Fulbright Scholar from Brooklyn a bright ‘Lite’ for Memphis rebirth
Sam Hasty, who spent three years in the Teach For America program in Memphis, is one of the founding partners of a program that develops entrepreneurship and 21st century skills for low-income students in an eight-year pipeline of support.
A native of Brooklyn who attended Poly Prep and played varsity baseball at Rutgers, Hasty helped build LITE (Let’s Innovate Through Education) while serving in the corps of TFA in Memphis, Tennessee.
In 2016 Forbes Magazine named LITE one of the 20 ideas that could change the world.
Hasty spent a year as Fulbright Scholar in Poland, researching entrepreneurship and financing structures for new businesses in a country that, he says, spends less on education than the U.S., but gets better results.
“I wanted to understand how they were creating such skilled workers, and what was being done to turn skill into economic growth and high paying jobs,” he said.
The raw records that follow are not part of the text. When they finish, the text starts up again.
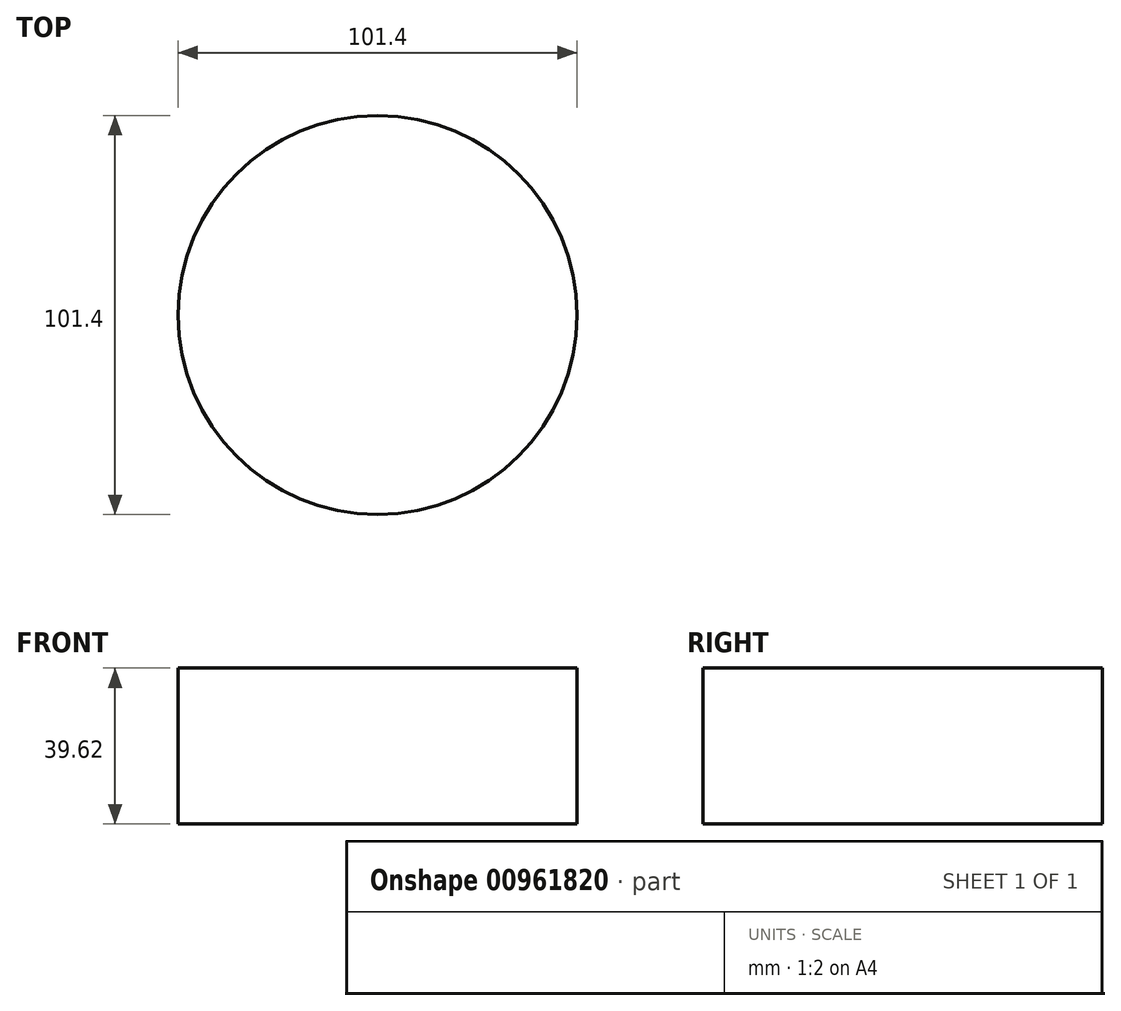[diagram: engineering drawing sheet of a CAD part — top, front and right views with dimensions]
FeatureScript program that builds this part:
annotation { "Feature Type Name" : "Feature", "Feature Type Description" : "" }
export const myFeature = defineFeature(function(context is Context, id is Id, definition is map)
    precondition{}
    {
        {
            var Q0;
            Q0=qCreatedBy(makeId("Top.planeOp"),FACE);
            var sketch = newSketch(context, id + "F0", { "sketchPlane" : qUnion([Q0])});
            skCircle(sketch, "E0", {"center": v(0, 0) * mm, "radius": 50.7 * mm});
            skSolve(sketch);
        }
        {
            var Q0;
            Q0 = qSketchRegion(id + "F0", true);
            extrude(context, id + "F1", {"entities" : qUnion([Q0]), "depth" : 39.62 * mm, "offsetDistance" : 25.4 * mm});
        }
    });
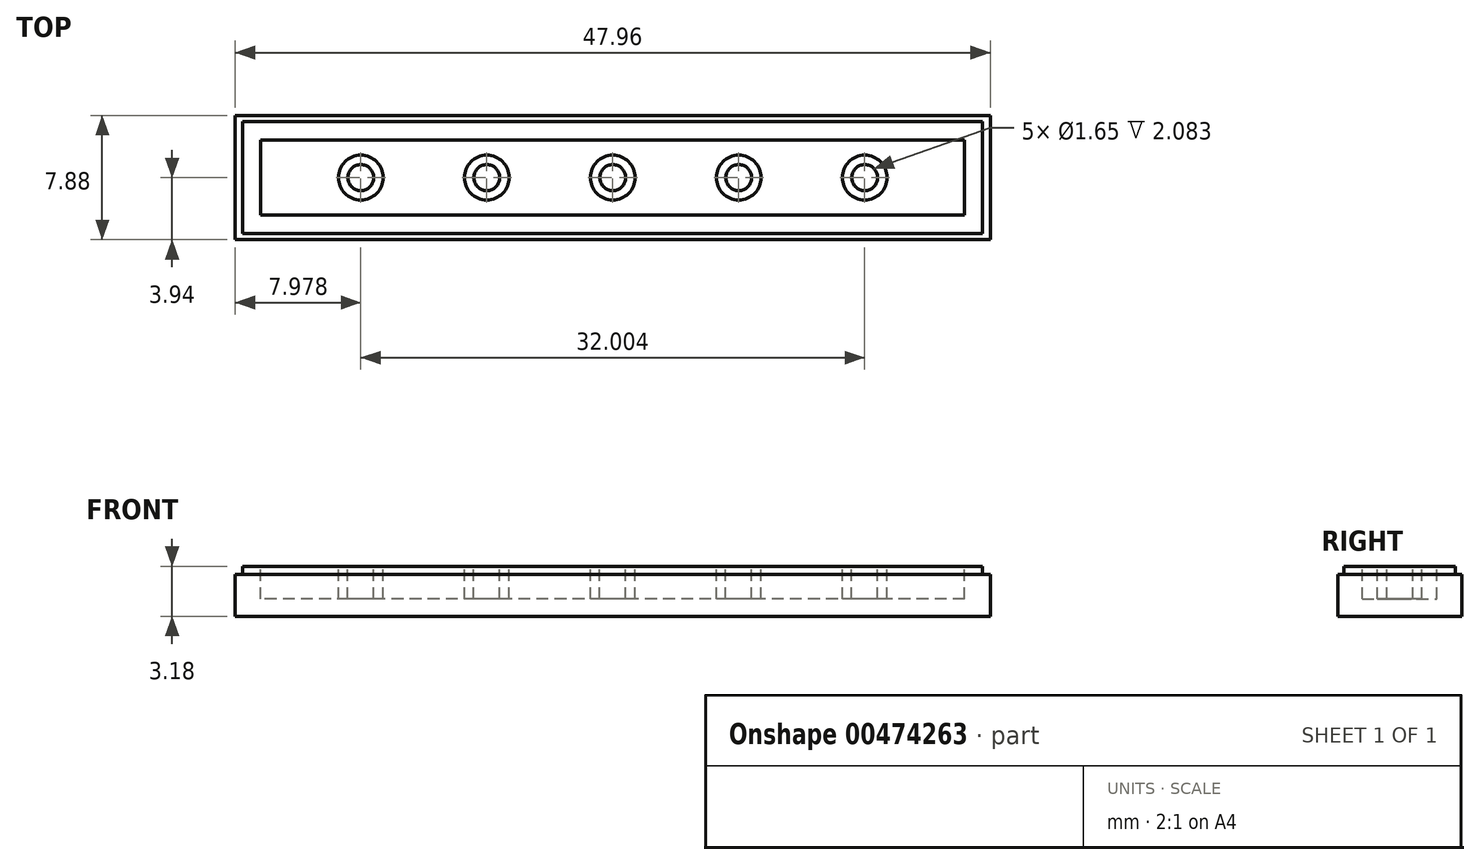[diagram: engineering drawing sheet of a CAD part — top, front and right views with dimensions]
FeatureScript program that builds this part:
annotation { "Feature Type Name" : "Feature", "Feature Type Description" : "" }
export const myFeature = defineFeature(function(context is Context, id is Id, definition is map)
    precondition{}
    {
        {
            var Q0;
            Q0=qCreatedBy(makeId("Top.planeOp"),FACE);
            var sketch = newSketch(context, id + "F0", { "sketchPlane" : qUnion([Q0])});
            skLineSegment(sketch, "E0.bottom", {"start": v(23.98, -3.94) * mm, "end": v(-23.98, -3.94) * mm});
            skLineSegment(sketch, "E0.top", {"start": v(23.98, 3.94) * mm, "end": v(-23.98, 3.94) * mm});
            skLineSegment(sketch, "E0.left", {"start": v(23.98, -3.94) * mm, "end": v(23.98, 3.94) * mm});
            skLineSegment(sketch, "E0.right", {"start": v(-23.98, -3.94) * mm, "end": v(-23.98, 3.94) * mm});
            skPoint(sketch, "E0.middle", {"position": v(0, 0) * mm});
            skSolve(sketch);
        }
        {
            var Q0;
            Q0=makeQuery(id+"F0.imprint","IMPRINT",FACE,{"disambiguationData":[TD([[makeQuery(id+"F0.imprint","IMPRINT",EDGE,{"derivedFrom":sQuery(id+"F0.wireOp",EDGE,"E0.bottom")}),-1.0]])]});
            extrude(context, id + "F1", {"entities" : qUnion([Q0]), "depth" : 3.17 * mm});
        }
        {
            var Q0;
            Q0=makeQuery(id+"F1.opExtrude","CAP_FACE",FACE,{"disambiguationData":[OSD([sQuery(id+"F0.wireOp",EDGE,"E0.bottom"),sQuery(id+"F0.wireOp",EDGE,"E0.top"),sQuery(id+"F0.wireOp",EDGE,"E0.left"),sQuery(id+"F0.wireOp",EDGE,"E0.right")])],"isStart":false});
            var sketch = newSketch(context, id + "F2", { "sketchPlane" : qUnion([Q0])});
            skLineSegment(sketch, "E1.bottom", {"start": v(22.35, -2.37) * mm, "end": v(-22.35, -2.37) * mm});
            skLineSegment(sketch, "E1.top", {"start": v(22.35, 2.37) * mm, "end": v(-22.35, 2.37) * mm});
            skLineSegment(sketch, "E1.left", {"start": v(22.35, -2.37) * mm, "end": v(22.35, 2.37) * mm});
            skLineSegment(sketch, "E1.right", {"start": v(-22.35, -2.37) * mm, "end": v(-22.35, 2.37) * mm});
            skPoint(sketch, "E1.middle", {"position": v(0, 0) * mm});
            skCircle(sketch, "E2", {"center": v(0, 0) * mm, "radius": 1.42 * mm});
            skCircle(sketch, "E3", {"center": v(0, 0) * mm, "radius": 0.83 * mm});
            skCircle(sketch, "E4.1.0.0", {"center": v(8, 0) * mm, "radius": 0.83 * mm});
            skCircle(sketch, "E4.1.0.1", {"center": v(8, 0) * mm, "radius": 1.42 * mm});
            skCircle(sketch, "E4.2.0.0", {"center": v(16, 0) * mm, "radius": 0.83 * mm});
            skCircle(sketch, "E4.2.0.1", {"center": v(16, 0) * mm, "radius": 1.42 * mm});
            skLineSegment(sketch, "E4.direction1", {"start": v(0, 0) * mm, "end": v(8, 0) * mm, "construction": true});
            skCircle(sketch, "E5.1.0.0", {"center": v(-8, 0) * mm, "radius": 1.42 * mm});
            skCircle(sketch, "E5.1.0.1", {"center": v(-8, 0) * mm, "radius": 0.83 * mm});
            skCircle(sketch, "E5.2.0.0", {"center": v(-16, 0) * mm, "radius": 1.42 * mm});
            skCircle(sketch, "E5.2.0.1", {"center": v(-16, 0) * mm, "radius": 0.83 * mm});
            skLineSegment(sketch, "E5.direction1", {"start": v(0, 0) * mm, "end": v(-8, 0) * mm, "construction": true});
            skSolve(sketch);
        }
        {
            var Q0;
            Q0 = qSketchRegion(id + "F2", true);
            extrude(context, id + "F3", {"entities" : qUnion([Q0]), "operationType" : NewBodyOperationType.REMOVE, "oppositeDirection" : true, "depth" : 2.08 * mm});
        }
        {
            var Q0;
            Q0=makeQuery(id+"F2.imprint","IMPRINT",FACE,{"disambiguationData":[TD([[makeQuery(id+"F2.imprint","IMPRINT",EDGE,{"derivedFrom":sQuery(id+"F2.wireOp",EDGE,"E4.2.0.0")}),1.0]])]});
            var Q1;
            Q1=makeQuery(id+"F2.imprint","IMPRINT",FACE,{"disambiguationData":[TD([[makeQuery(id+"F2.imprint","IMPRINT",EDGE,{"derivedFrom":sQuery(id+"F2.wireOp",EDGE,"E4.1.0.0")}),1.0]])]});
            var Q2;
            Q2=makeQuery(id+"F2.imprint","IMPRINT",FACE,{"disambiguationData":[TD([[makeQuery(id+"F2.imprint","IMPRINT",EDGE,{"derivedFrom":sQuery(id+"F2.wireOp",EDGE,"E5.1.0.1")}),1.0]])]});
            var Q3;
            Q3=makeQuery(id+"F2.imprint","IMPRINT",FACE,{"disambiguationData":[TD([[makeQuery(id+"F2.imprint","IMPRINT",EDGE,{"derivedFrom":sQuery(id+"F2.wireOp",EDGE,"E3")}),1.0]])]});
            var Q4;
            Q4=makeQuery(id+"F2.imprint","IMPRINT",FACE,{"disambiguationData":[TD([[makeQuery(id+"F2.imprint","IMPRINT",EDGE,{"derivedFrom":sQuery(id+"F2.wireOp",EDGE,"E5.2.0.1")}),1.0]])]});
            extrude(context, id + "F4", {"entities" : qUnion([Q0, Q1, Q2, Q3, Q4]), "operationType" : NewBodyOperationType.REMOVE, "oppositeDirection" : true, "depth" : 2.08 * mm});
        }
        {
            var Q0;
            Q0=makeQuery(id+"F2.imprint","IMPRINT",FACE,{"disambiguationData":[TD([[makeQuery(id+"F2.imprint","IMPRINT",EDGE,{"derivedFrom":sQuery(id+"F2.wireOp",EDGE,"E1.bottom")}),1.0]])]});
            var sketch = newSketch(context, id + "F5", { "sketchPlane" : qUnion([Q0])});
            skLineSegment(sketch, "E6.bottom", {"start": v(23.5, -3.54) * mm, "end": v(-23.5, -3.54) * mm});
            skLineSegment(sketch, "E6.top", {"start": v(23.5, 3.54) * mm, "end": v(-23.5, 3.54) * mm});
            skLineSegment(sketch, "E6.left", {"start": v(23.5, -3.54) * mm, "end": v(23.5, 3.54) * mm});
            skLineSegment(sketch, "E6.right", {"start": v(-23.5, -3.54) * mm, "end": v(-23.5, 3.54) * mm});
            skPoint(sketch, "E6.middle", {"position": v(0, 0) * mm});
            skLineSegment(sketch, "E7.bottom", {"start": v(24.54, 4.68) * mm, "end": v(-24.54, 4.68) * mm});
            skLineSegment(sketch, "E7.top", {"start": v(24.54, -4.68) * mm, "end": v(-24.54, -4.68) * mm});
            skLineSegment(sketch, "E7.left", {"start": v(24.54, 4.68) * mm, "end": v(24.54, -4.68) * mm});
            skLineSegment(sketch, "E7.right", {"start": v(-24.54, 4.68) * mm, "end": v(-24.54, -4.68) * mm});
            skSolve(sketch);
        }
        {
            var Q0;
            Q0 = qSketchRegion(id + "F5", true);
            extrude(context, id + "F6", {"entities" : qUnion([Q0]), "operationType" : NewBodyOperationType.REMOVE, "oppositeDirection" : true, "depth" : 0.5 * mm});
        }
    });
Returning to Memphis after the Fulbright year, he has focused on creating a LITE model adaptable to other cities. Meanwhile, the results of LITE have been “a beacon and blessing in Memphis,” according to Michael Scruggs, community activist and member of LITE board. “This kid from Brooklyn deserves the key to the city.”
LITE provides seed funding to minority students at age 17 as they launch businesses through a 4-month incubator and develop critical 21st-century skills like design thinking, branding, basic accounting, customer discovery, social media marketing and pitching.
In college, LITE matches Innovation Fellows (alumni of the incubator) with paid internships and pays to support students through a team-based prototyping curriculum in collaboration with University of Memphis’ Crews Center for Entrepreneurship.
After college, LITE matches alumni with mentoring, coaching, and access to capital networks.
Since 2014, 2,500 students have participated in their workshops, and 179 ventures have been launched through the intensive four-month incubator. 92% of students showed significant growth in 21st-century career skills. 100% of LITE students have been accepted to 4-year colleges and 97.9% are on track to graduate with higher education credentials. As of the last tracking, LITE students averaged $120,000 in merit scholarships to college.
LITE was named one of five most innovative grassroots organizations driving change by The Atlantic Magazine and Allstate (2018) and was named one of the five most innovative ideas in teaching by Teach For America (2015).